Collected data entries
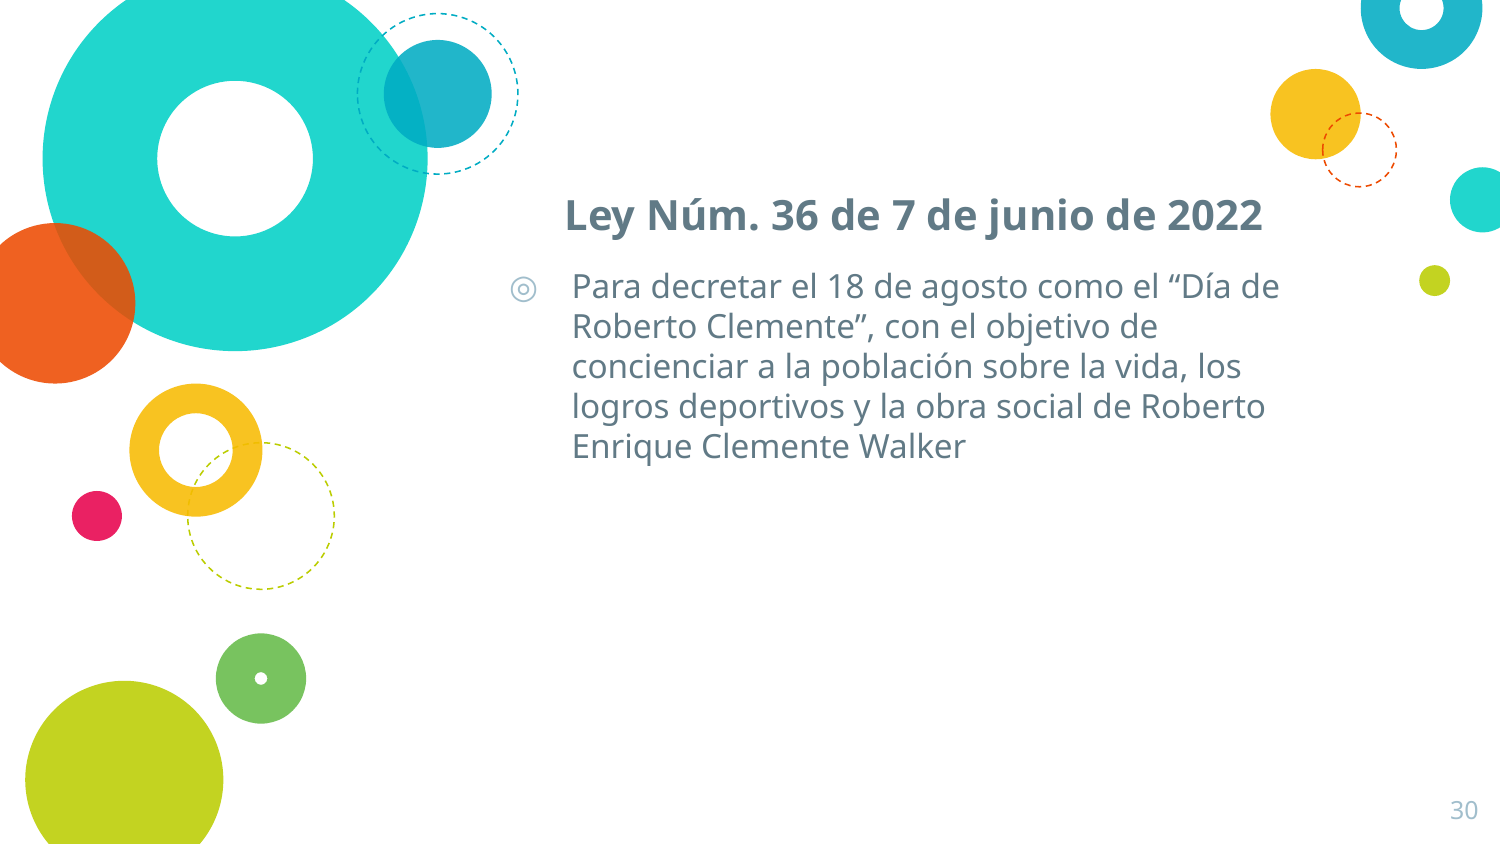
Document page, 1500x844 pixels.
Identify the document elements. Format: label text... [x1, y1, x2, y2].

title Ley Núm. 36 de 7 de junio de 2022 [481, 149, 1347, 250]
list Para decretar el 18 de agosto como el “Día de Roberto Clemente”, con el objetivo de concienciar a la población sobre la vida, los logros deportivos y la obra social de Roberto Enrique Clemente Walker [481, 250, 1347, 708]
slide_number 30 [1416, 779, 1494, 844]
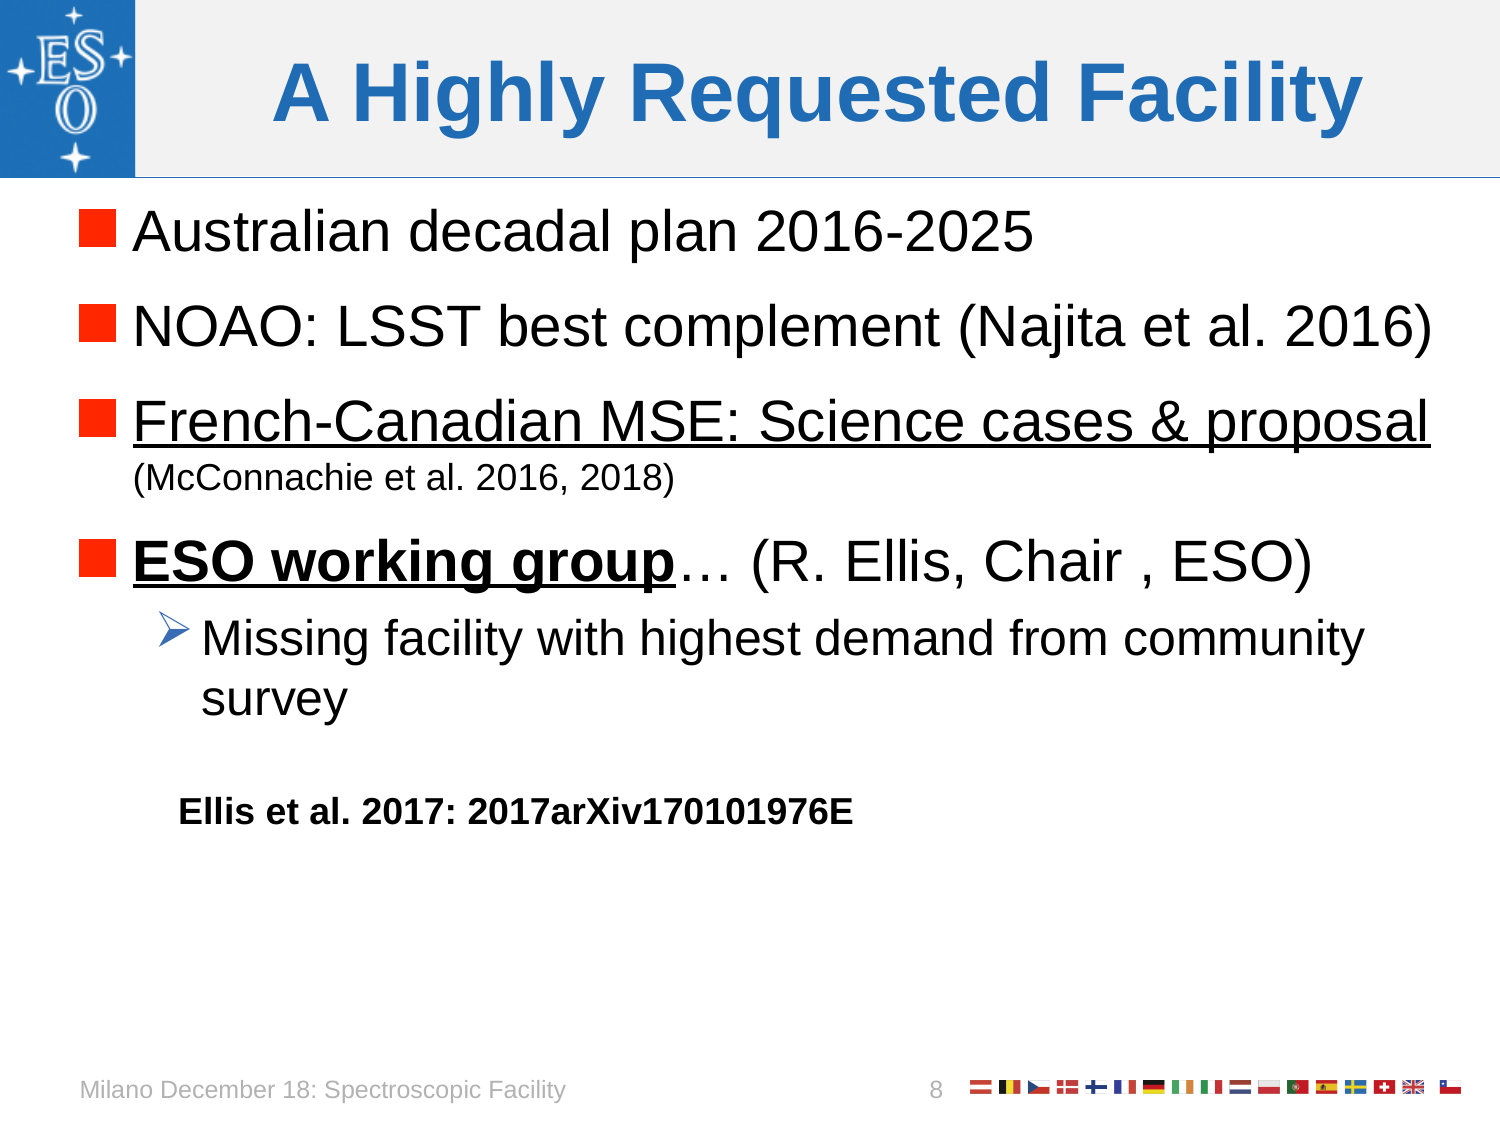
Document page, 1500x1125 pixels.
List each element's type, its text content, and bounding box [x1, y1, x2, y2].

picture [79, 399, 116, 437]
picture [79, 539, 116, 577]
picture [79, 209, 116, 247]
picture [79, 304, 116, 342]
title A Highly Requested Facility [135, 0, 1500, 176]
footer Milano December 18: Spectroscopic Facility [64, 1058, 854, 1119]
list Australian decadal plan 2016-2025 NOAO: LSST best complement (Najita et al. 2016) French-Canadian MSE: Science cases & proposal (McConnachie et al. 2016, 2018) ESO working group… (R. Ellis, Chair , ESO) Missing facility with highest demand from community survey [64, 185, 1500, 1052]
text_box Ellis et al. 2017: 2017arXiv170101976E [163, 779, 869, 840]
slide_number 8 [854, 1058, 959, 1119]
picture [970, 1080, 1461, 1094]
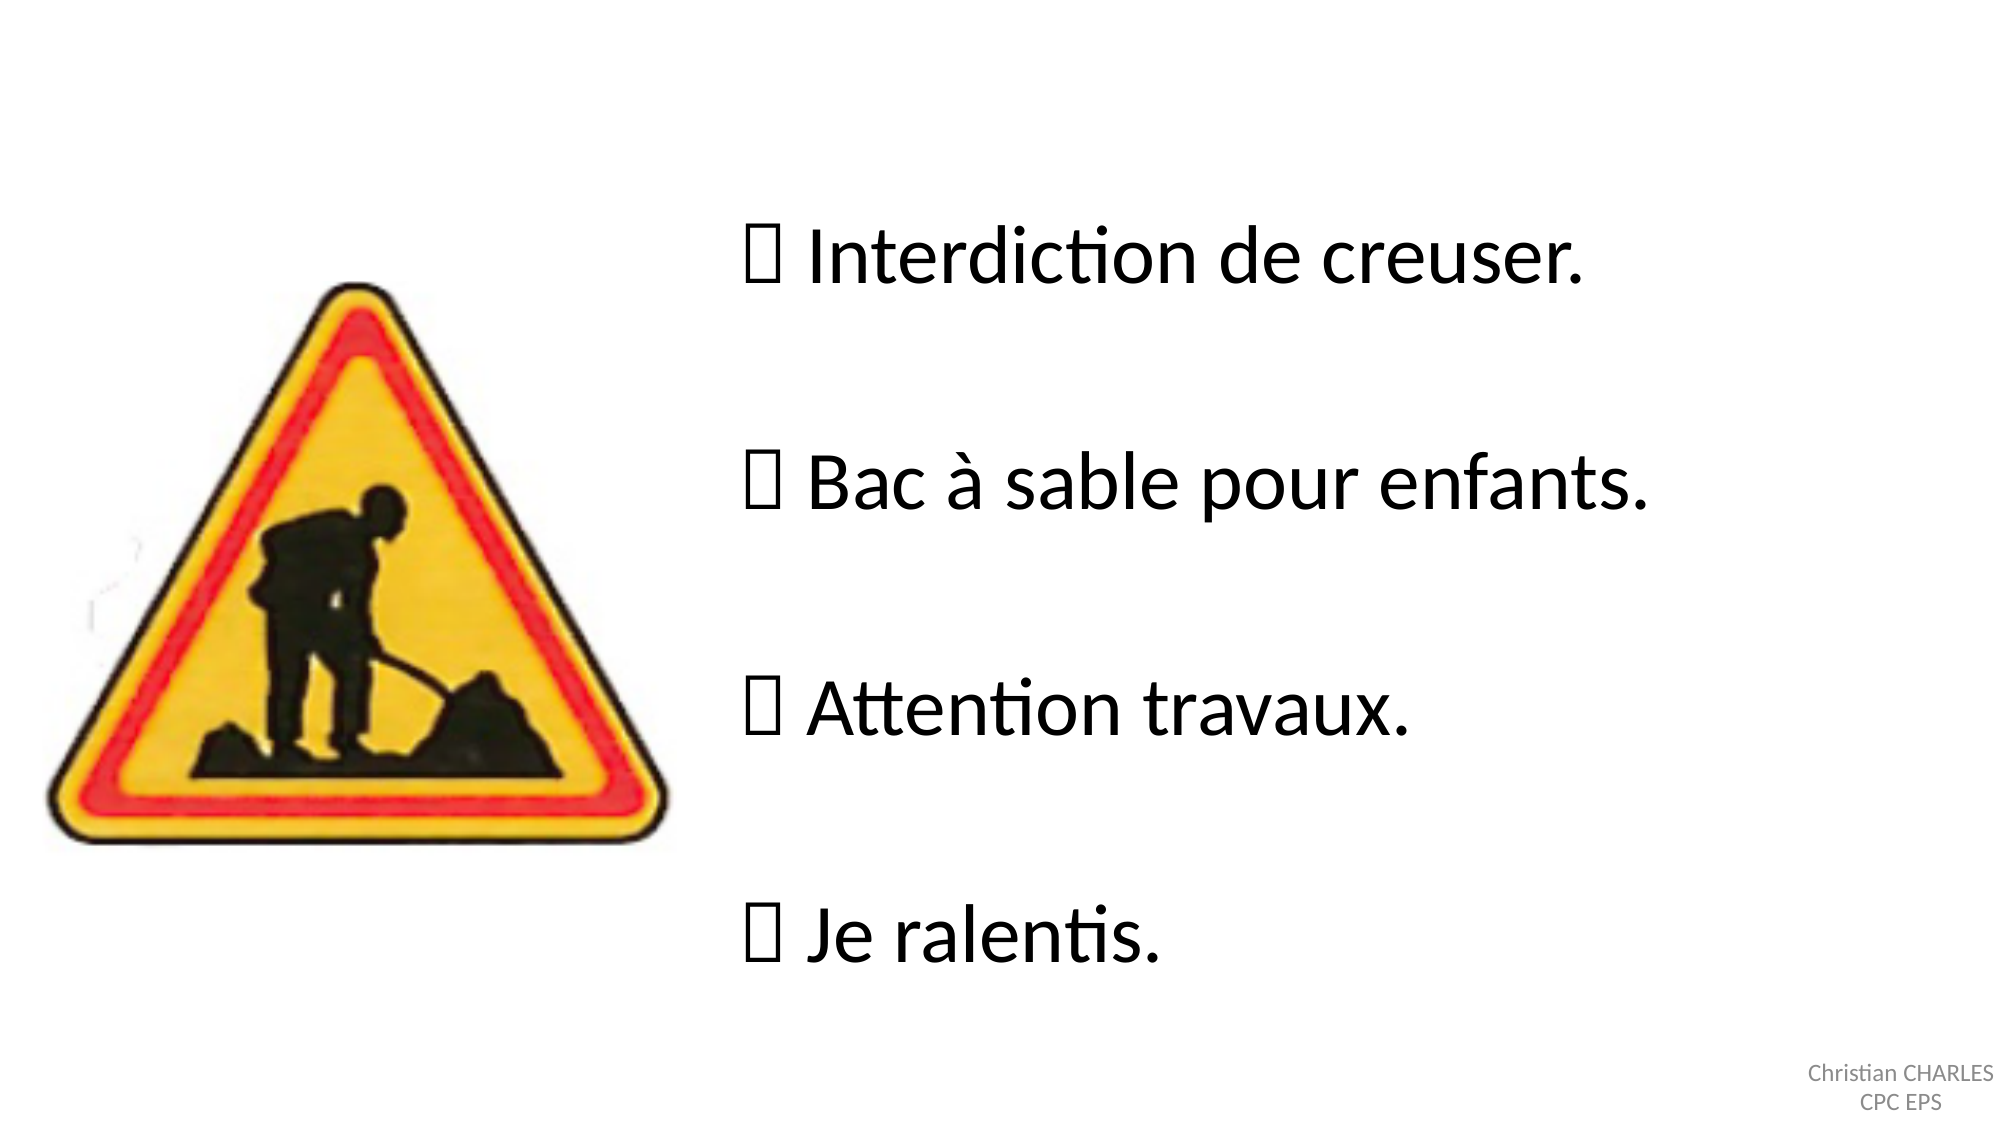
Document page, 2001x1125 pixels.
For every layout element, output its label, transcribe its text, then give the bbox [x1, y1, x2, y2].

*TO-DO ITEM:* Repeat the data word for word. Skip the pictures.

*WRITTEN ANSWER:*
Document page, 1500x844 pixels.
Identify the document elements. Format: label text... [x1, y1, x2, y2].

title Ley Núm. 36 de 7 de junio de 2022 [481, 149, 1347, 250]
list Para decretar el 18 de agosto como el “Día de Roberto Clemente”, con el objetivo de concienciar a la población sobre la vida, los logros deportivos y la obra social de Roberto Enrique Clemente Walker [481, 250, 1347, 708]
slide_number 30 [1416, 779, 1494, 844]
Document page, 1500x1125 pixels.
List each element's type, its text content, and bounding box [x1, y1, x2, y2].

picture [79, 399, 116, 437]
picture [79, 539, 116, 577]
picture [79, 209, 116, 247]
picture [79, 304, 116, 342]
title A Highly Requested Facility [135, 0, 1500, 176]
footer Milano December 18: Spectroscopic Facility [64, 1058, 854, 1119]
list Australian decadal plan 2016-2025 NOAO: LSST best complement (Najita et al. 2016) French-Canadian MSE: Science cases & proposal (McConnachie et al. 2016, 2018) ESO working group… (R. Ellis, Chair , ESO) Missing facility with highest demand from community survey [64, 185, 1500, 1052]
text_box Ellis et al. 2017: 2017arXiv170101976E [163, 779, 869, 840]
slide_number 8 [854, 1058, 959, 1119]
picture [970, 1080, 1461, 1094]
Document page, 2001x1125 pixels.
For every layout element, output its label, transcribe its text, then give the bbox [x1, y1, x2, y2].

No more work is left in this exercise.